The International Energy Agency (IEA) recently lowered its forecast for next year’s oil demand increase from 1 million barrels per day to 880,000 barrels per day, which also exerted downward pressure on oil prices.
At the same time, there are forecasts that caution should still be exercised regarding the possibility of oil price increases. Even though Israel and Palestine are not oil-producing regions, the possibility that Middle Eastern oil-producing countries might weaponize oil, as in the 1970s, cannot be completely ruled out. Additionally, expectations that Saudi Arabia, one of the major oil producers, will continue its production cut policy into next year add to this. Jeon Gyu-yeon, a researcher at Hana Securities, said, "Before the Israel-Palestine war, Saudi Arabia sought to establish a mutual defense agreement with the U.S., and the U.S. wanted normalization of relations between Saudi Arabia and Israel. However, after the war, Saudi Arabia expressed support for Palestine, effectively halting negotiations for diplomatic ties with Israel. As a result, Saudi Arabia has lost incentives to increase oil production, and the production cut policy is likely to continue into next year, with Russia likely to follow suit."

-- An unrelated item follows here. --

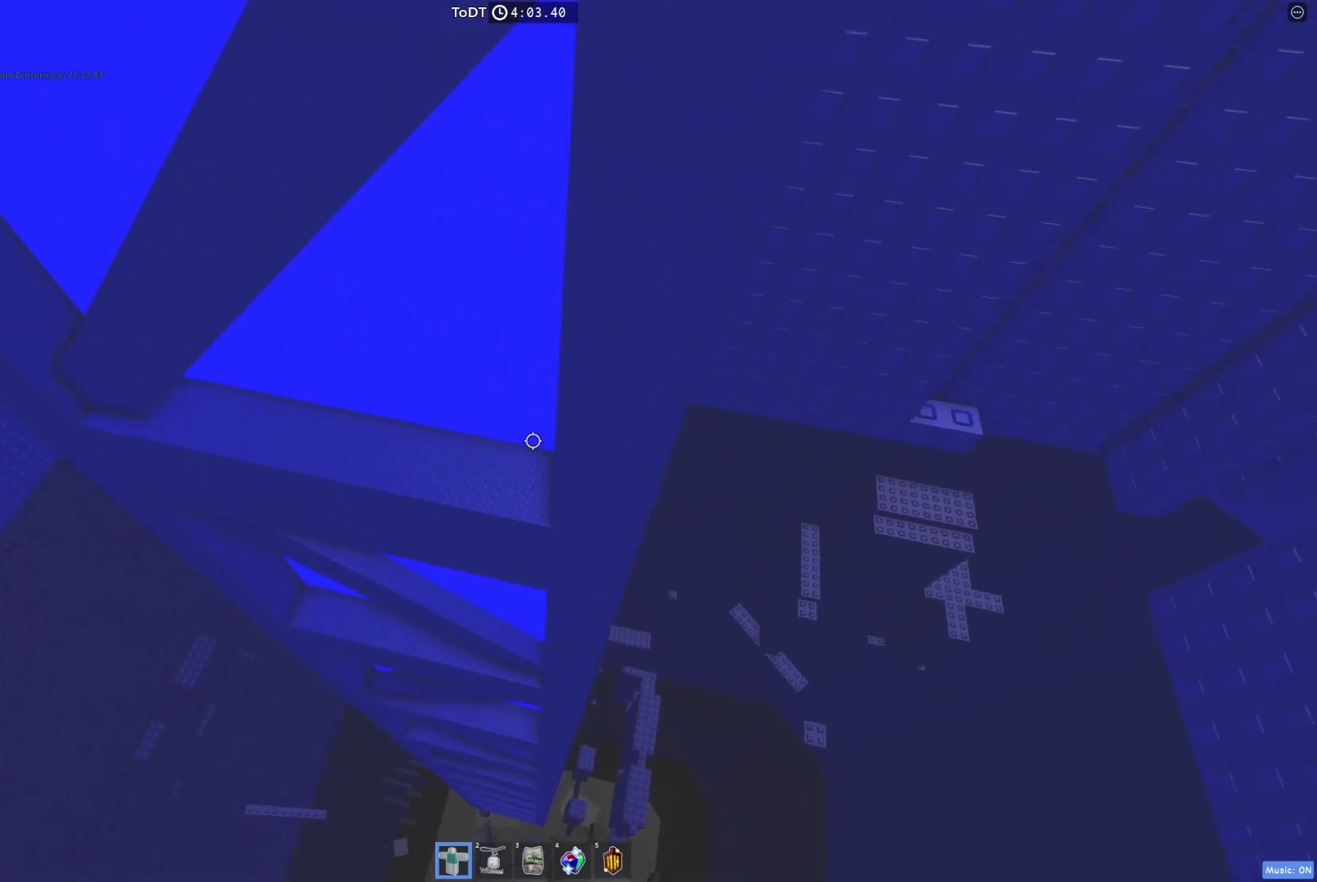
{"keys": ["d", "space", "w"], "events": [[300, "w", "up"], [367, "w", "down"]]}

The U.S. Energy Information Administration (EIA) also revised its oil price forecast for next year upward by 9.2% to an average of $90.9 per barrel (WTI basis), reflecting OPEC’s production cuts.
Given the instability of oil prices due to the unexpected armed conflict in the Middle East, there are calls for caution in investing in related stocks. Park Sang-hyun, a researcher at Hi Investment & Securities, said, "With the imminent ground troop deployment to Gaza by Israel and Iran’s warnings to Israel, this week is likely to be a crucial short-term turning point for the expansion of the Middle East conflict, which will increase oil price volatility. If concerns about the expansion of the Middle East conflict cause oil prices to threaten or exceed the $90 level again, there is a high possibility that the dollar’s strength will expand due to a rebound in U.S. Treasury yields."